Thereafter, logistic regression was used to describe the data and the relationship of these variables with out-of-pocket expenditure and hardship financing due to TB.
Contextualising out-of-pocket expenditure
While advocating for universal health coverage, the World Health Organization suggests that countries examine out-of-pocket expenditure and poverty to the context of developing countries--to understand the extent to which health expenditure has pushed populations into serious poverty.

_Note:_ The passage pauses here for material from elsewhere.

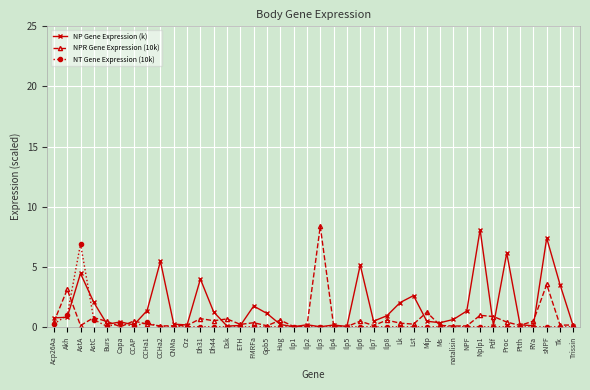

Which series has the largest total across all categories?

NP Gene Expression (k)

Out-of-pocket (OOP) health expenses drove 55 million Indians--more than the population of South Korea, Spain or Kenya--into poverty in 2011-12, and of these, 38 million (69%) were impoverished by expenditure on medicines alone, as IndiaSpend reported on July 19, 2018.
Earlier studies in India (such as here, here and here) have used ‘catastrophic health expenditure’ to measure financial burden of healthcare expenditure on households. Any out-of-pocket expenditure on healthcare is considered catastrophic when it exceeds 10% of the household’s total monthly consumption expenditure or 40% of its monthly non-food consumption expenditure.

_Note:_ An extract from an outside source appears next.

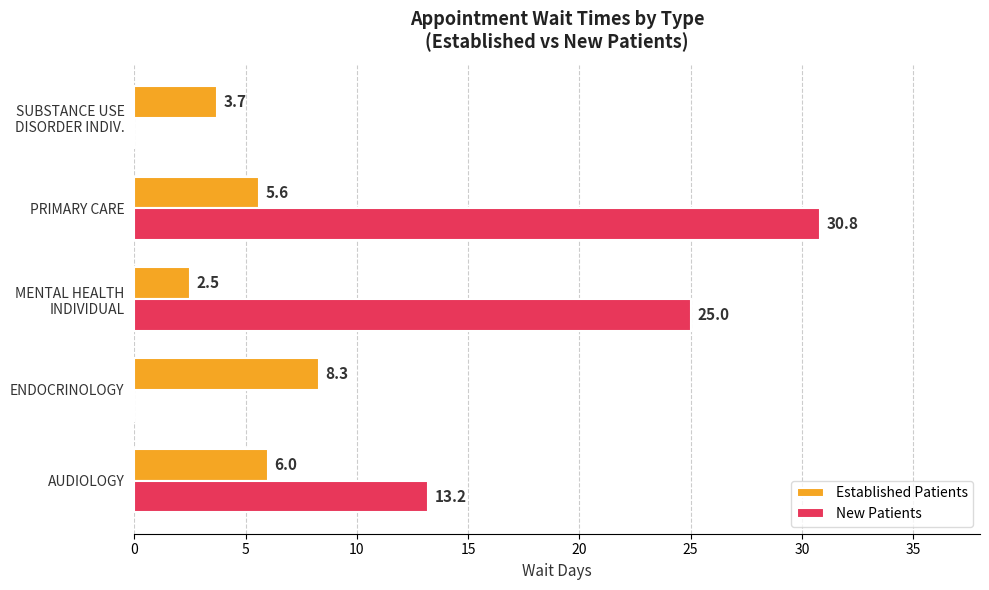

Which series has the widest spread of values?

New Patients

Catastrophic health expenditure is difficult to calculate. The measurement involves analysing the percentage of a household (the number of members) exposed to catastrophic health expenditure. Then, a concentration index (CI) is calculated to determine whether poor households incur more catastrophic payments than rich households. A negative value of the CI would indicate a greater tendency for poor households to exceed the thresholds.
As such, the hardship financing model used by the recent study will help estimate out-of-pocket spending. Managers and policymakers of TB control programmes could use the definition of hardship financing to survey TB outpatients and inpatients to understand how such they use and finance expenditure on TB.
Poorest Indians are most affected
Using the NSSO national representative sample, the study estimated that 26.7% of inpatient TB cases and 3.5% of outpatient cases experienced hardship financing. In all, 25.9% patients had to sell assets or use borrowings for financing TB expenses.
The poorest were hit the most, spending 23% of household income on hospitalisation.
How Indians Financed Their Tuberculosis Treatment | ||||||||||
---|---|---|---|---|---|---|---|---|---|---|
Savings | Borrowings | Sale of physical assets | Contributions from Friends | Other sources | ||||||
Household | Outpatient | Household | Outpatient | Household | Outpatient | Household | Outpatient | Household | Outpatient | |
Poorest | 50.6 | 97 | 35.1 | 2.6 | 3.9 | - | 10.1 | 0.1 | 0.2 | 0.3 |
Poorer | 62.6 | 90.3 | 32.2 | 8.3 | 0.5 | - | 4.6 | 0.9 | 0.1 | 0.5 |
Middle | 68.3 | 98.5 | 30.8 | 0.8 | 0 | - | 0.2 | 0.7 | 0.6 | 0 |
Richer | 85.1 | 99 | 12 | 1 | 0 | - | 2.9 | 0 | 0 | 0 |
Richest | 80.9 | 97.4 | 17.6 | 1.8 | 0 | - | 1.5 | 0.8 | 0 | 0.1 |
Source: Author’s calculations based on NSSO 71st Round data
There were no variations among social groups: Among scheduled castes and tribes patients--who account for 34.2% of India’s TB cases--35.2% of inpatient cases sold assets or borrowed money on interest to pay for TB hospitalisation.
India’s TB control programme faces a serious funding crunch: The central government’s allocation of Rs 1,685 crore ($254 million) during 2012-2015 was lower than the minimum commitment of Rs 2,996 crore ($452 million) by India and its partners--a deficit of Rs 631 crore ($95 million). As per the WHO, India contributes only 37% of the total amount required for the TB control programme annually, which is inadequate as compared with other grant-receiving countries for TB.
One of the proposed schemes to address financial and nutritional hardship is to provide cash incentives to every TB patient through direct beneficiary transfer (DBT). Even though the scheme was rolled out in April 2018, of the 2.09 million registered TB patients, 1.2 million (58%) have received cash benefit of Rs 1,000 each for two months. The main reason: many of the rural poor have no bank accounts.
(John is a public health professional and works as an evidence synthesis specialist with the Campbell Collaboration based in New Delhi.)